Jane Eyre is worth sticking with because then you can really appreciate the much more superior Agnes Grey by Anne Bronte, which is amazing. And agree with pp about Wode Sargasso Sea, that’s an excellent book.

I’ve just finished Normal People by Sally Rooney and loved it.

topcat2014 · 05/12/2018 06:47

"Shop Girl", which is Mary Portas' autobiography

KatsutheClockworkOctopus · 05/12/2018 07:06

I've just finished Bill Bryson's book about Shakespeare.

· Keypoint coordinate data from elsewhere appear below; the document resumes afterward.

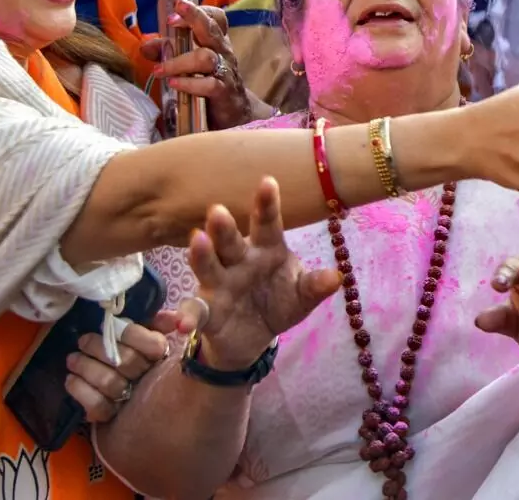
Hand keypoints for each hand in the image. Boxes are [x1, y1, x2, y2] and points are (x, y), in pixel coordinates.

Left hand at [64, 315, 172, 423]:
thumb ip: (161, 323)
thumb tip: (175, 318)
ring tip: (72, 359)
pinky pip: (98, 406)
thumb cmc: (140, 355)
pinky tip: (71, 380)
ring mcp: (133, 401)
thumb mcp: (152, 334)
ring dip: (86, 367)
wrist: (129, 393)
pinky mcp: (114, 417)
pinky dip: (81, 390)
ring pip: (110, 383)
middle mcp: (151, 380)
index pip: (153, 345)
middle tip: (82, 340)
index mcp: (163, 357)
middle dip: (99, 347)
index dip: (130, 333)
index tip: (110, 325)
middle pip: (126, 361)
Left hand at [140, 0, 264, 128]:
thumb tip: (145, 46)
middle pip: (211, 30)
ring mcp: (225, 72)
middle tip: (171, 20)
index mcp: (215, 42)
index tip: (178, 6)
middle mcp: (222, 52)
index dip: (199, 10)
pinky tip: (174, 84)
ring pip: (205, 58)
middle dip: (193, 19)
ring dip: (179, 61)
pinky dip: (189, 83)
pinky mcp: (224, 92)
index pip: (216, 18)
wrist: (235, 114)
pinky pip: (209, 84)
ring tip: (159, 70)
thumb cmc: (209, 82)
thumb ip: (167, 52)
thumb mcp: (189, 64)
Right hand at [179, 178, 340, 371]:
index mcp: (266, 249)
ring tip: (197, 240)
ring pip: (209, 267)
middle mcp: (238, 261)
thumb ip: (315, 286)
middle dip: (224, 227)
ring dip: (202, 255)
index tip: (268, 182)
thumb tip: (336, 278)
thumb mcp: (301, 296)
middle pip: (230, 241)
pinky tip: (181, 324)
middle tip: (218, 210)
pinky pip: (195, 312)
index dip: (266, 204)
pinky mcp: (207, 312)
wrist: (255, 336)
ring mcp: (219, 285)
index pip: (267, 223)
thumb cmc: (279, 301)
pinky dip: (188, 317)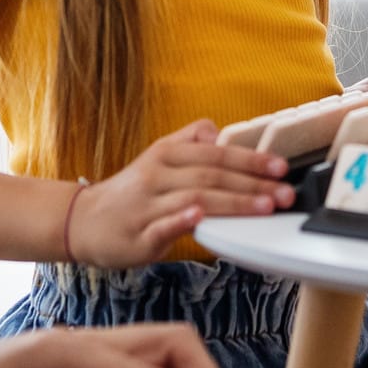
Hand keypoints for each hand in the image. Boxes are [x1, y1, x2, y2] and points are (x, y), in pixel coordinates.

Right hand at [70, 120, 292, 266]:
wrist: (81, 221)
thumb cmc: (130, 192)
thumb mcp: (156, 157)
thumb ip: (188, 142)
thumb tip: (216, 131)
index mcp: (165, 154)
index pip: (216, 154)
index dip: (250, 159)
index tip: (281, 166)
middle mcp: (157, 175)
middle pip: (211, 175)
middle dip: (253, 184)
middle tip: (285, 193)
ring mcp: (147, 205)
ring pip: (194, 198)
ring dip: (232, 202)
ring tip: (264, 207)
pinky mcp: (138, 235)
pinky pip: (162, 225)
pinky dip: (182, 220)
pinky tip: (201, 217)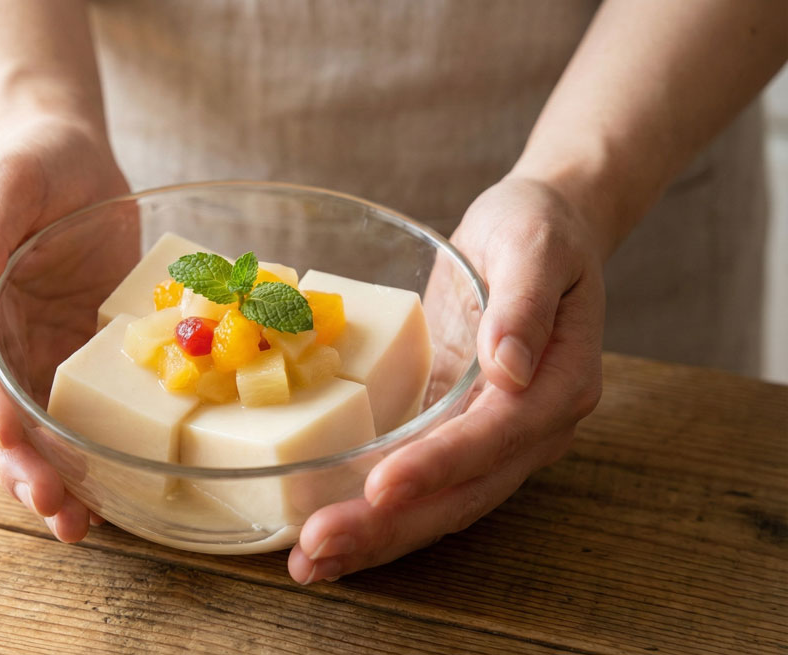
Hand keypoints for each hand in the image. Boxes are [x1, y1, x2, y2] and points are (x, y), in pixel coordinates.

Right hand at [0, 114, 129, 541]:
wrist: (72, 162)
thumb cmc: (32, 160)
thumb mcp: (6, 178)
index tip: (9, 432)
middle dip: (14, 465)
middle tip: (52, 504)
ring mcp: (20, 362)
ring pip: (22, 437)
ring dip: (45, 482)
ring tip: (77, 526)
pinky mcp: (63, 368)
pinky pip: (68, 423)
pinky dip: (82, 462)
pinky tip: (109, 499)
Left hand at [288, 176, 605, 582]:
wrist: (540, 230)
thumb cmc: (539, 230)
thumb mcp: (535, 246)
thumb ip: (525, 305)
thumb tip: (508, 367)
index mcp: (556, 386)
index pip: (494, 437)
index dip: (438, 465)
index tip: (382, 487)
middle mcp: (527, 426)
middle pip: (459, 492)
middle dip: (387, 526)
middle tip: (318, 549)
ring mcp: (489, 436)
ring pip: (434, 503)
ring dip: (371, 537)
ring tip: (308, 564)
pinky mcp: (451, 429)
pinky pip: (414, 481)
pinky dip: (370, 512)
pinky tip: (321, 532)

Very interesting to see the difference between what we think we know about him and the actual evidence - eg the picture we immediately think of as WS may not even be him.

SchadenfreudePersonified · 05/12/2018 08:36

A thousand splendid suns

This is superb - Same author - so is The Kite Runner (though not so wonderful). And the Mountains Echoed is veery disappointing)

I just remembered another I read recently and enjoyed very much - Longbourn. It's the "below stairs" story from Pride and Prejudice story. We learn about the lives and loves of the servants who kept these huge houses going - and every now and then, a bit of P&P breaks through and we see the servants' perspective of arrogant Mr Darcy and villainous Wickham - I loved iit.

SchadenfreudePersonified · 05/12/2018 08:37

Also agree with Wide Sargasso Sea being a very good book - Mr Rochester was a bit of a bastard, as I recall.

NoSpend19 · 05/12/2018 08:38

The Heart's Invisible Furies. Not what I was expecting

SchadenfreudePersonified · 05/12/2018 08:38

Oh - and The Shock of the Fall.

For detective stories - any of the Mark Billingham books.

carbuncleonapigsposterior · 05/12/2018 10:18

My last two books have been excellent Kate Morton's "The Clockmaker's Daughter" and the much lauded "Lethal White". I have two abandoned books I feel I should persevere with, "The Seven Deaths of Evelyn Hardcastle" I read it was Agatha Christie esque, if only Hmm the other is "A Gentleman in Moscow", I'm finding it dull, but my son gave it to me so I'll try to finish it before he comes to stay over the Christmas period, but it's a penance.

peanutbutterandbanana · 05/12/2018 10:33

Becoming by Michelle Obama - absolutely loving it. Even better listening to her read it on Audible.